楚婉婉是前朝公主,有些高傲是流淌在血液里的,就算是現在淪落成下人,那也不是什么人都能欺負的,到底還有幾分剛烈。
她眉毛一凝,也不茍了,鋒芒畢現“你算是個什么東西老子再寂寞找條狗都比你強。”
何成林自是見過不少女人罵街,但是沒見過漂亮女人罵人罵得這么狠的。
加上臉上的赤痛,色怒攻心,已經讓他完全喪失了理智。
他一把將楚婉婉的腰往前帶了幾分“老子喜歡烈性的女人,烈過了頭,吃虧的就是你自己了。”
他說著話,伸手去扯她的腰帶。
夜風帶著秋涼襲來,楚婉婉本就禁不住寒,渾身由不得打了個擺子。
楚婉婉悄悄從發髻間拔下一根金簪。
她不是古代人,對什么貞潔啊、名聲沒那么看重,并不是非要以死證清白,若是換個帥的,說不定還能接受。

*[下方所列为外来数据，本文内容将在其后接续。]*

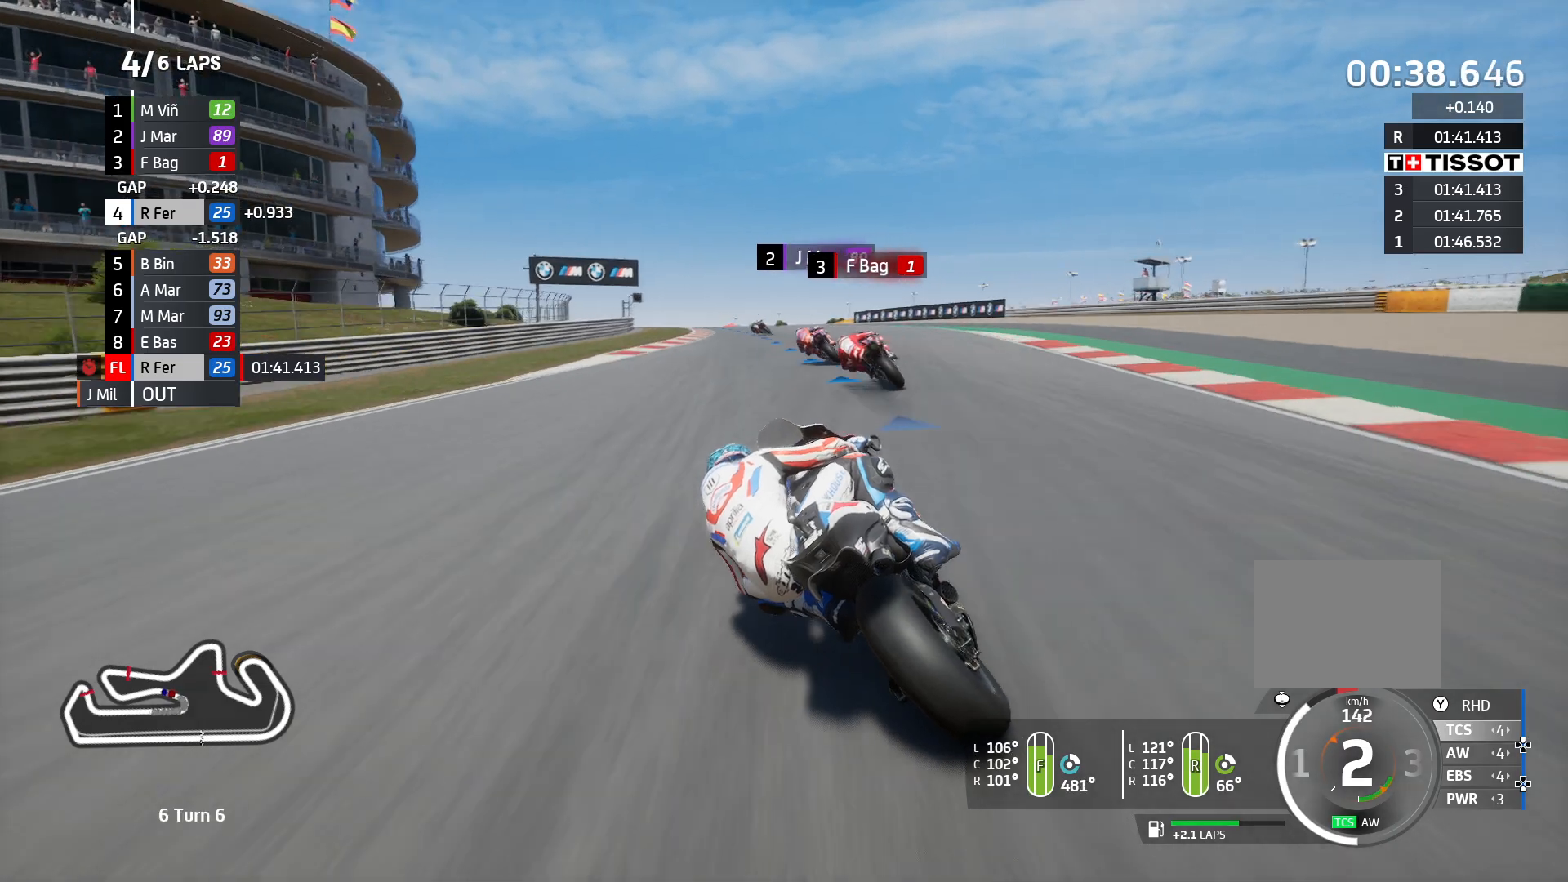
{"buttons": ["R2"], "left_stick": "left", "right_stick": "center", "events": [[33, "CROSS", "down"], [383, "CROSS", "up"], [383, "R2", "down"]]}
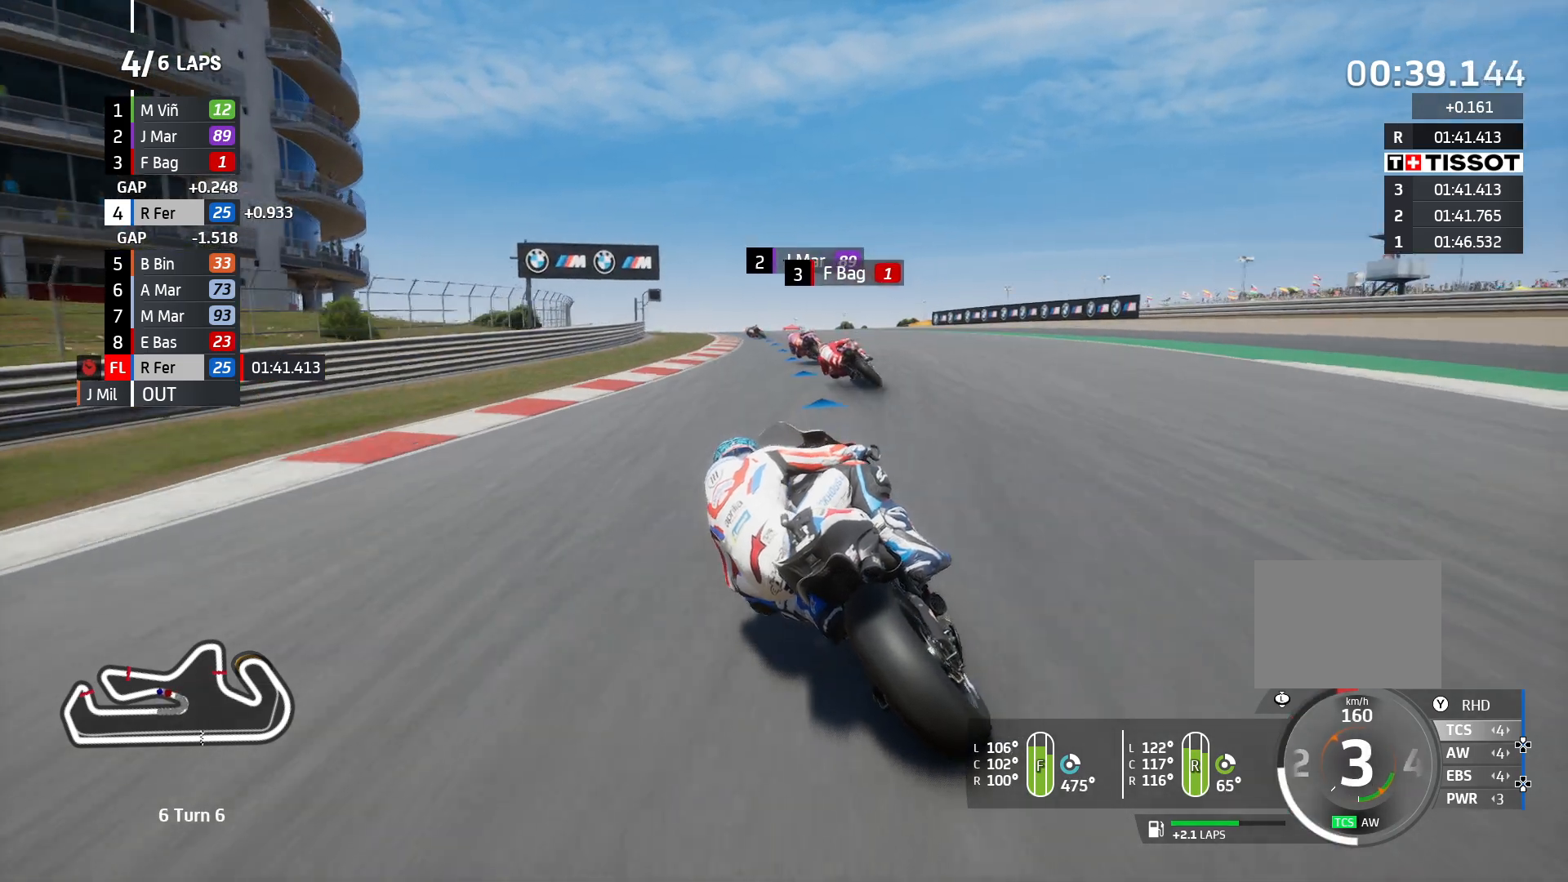
{"buttons": ["R2"], "left_stick": "left", "right_stick": "center", "events": []}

但是她吃烤鴨能蘸白糖、能蘸甜醬,這特么給她一坨屎,恕她吃不下去。
她知道,殺了何成林太后一定不會放過她,那就同歸于盡吧。
她揚起手上的簪子就朝著何成林的脖子扎下去。
“我。”然后正在此時,何成林被一腳踹飛了出去。
楚婉婉一抬頭,張淵站在自己面前。
“你怎么來了”她錯愕地問。
張淵沒來及回答,直接走到何成林面前又補了一腳。
那何成林摔在地上吃了個狗啃泥,剛剛爬起半邊身子,肋骨上又挨了一腳疼得兩眼發黑。
“你什么人好大的膽子。”他咬著牙罵道。
“你爹”
張淵說著話,又補了一腳。
“你不知道我是誰嗎你敢啊”何成林話沒說完,又挨了一腳踹,痛得他一聲尖叫驚起了林子里頭一大片鳥雀。
張淵一腳跟著一腳,是做了勢要弄死這個狗東西“你不認識我是誰了嗎你敢這么跟你老子說話”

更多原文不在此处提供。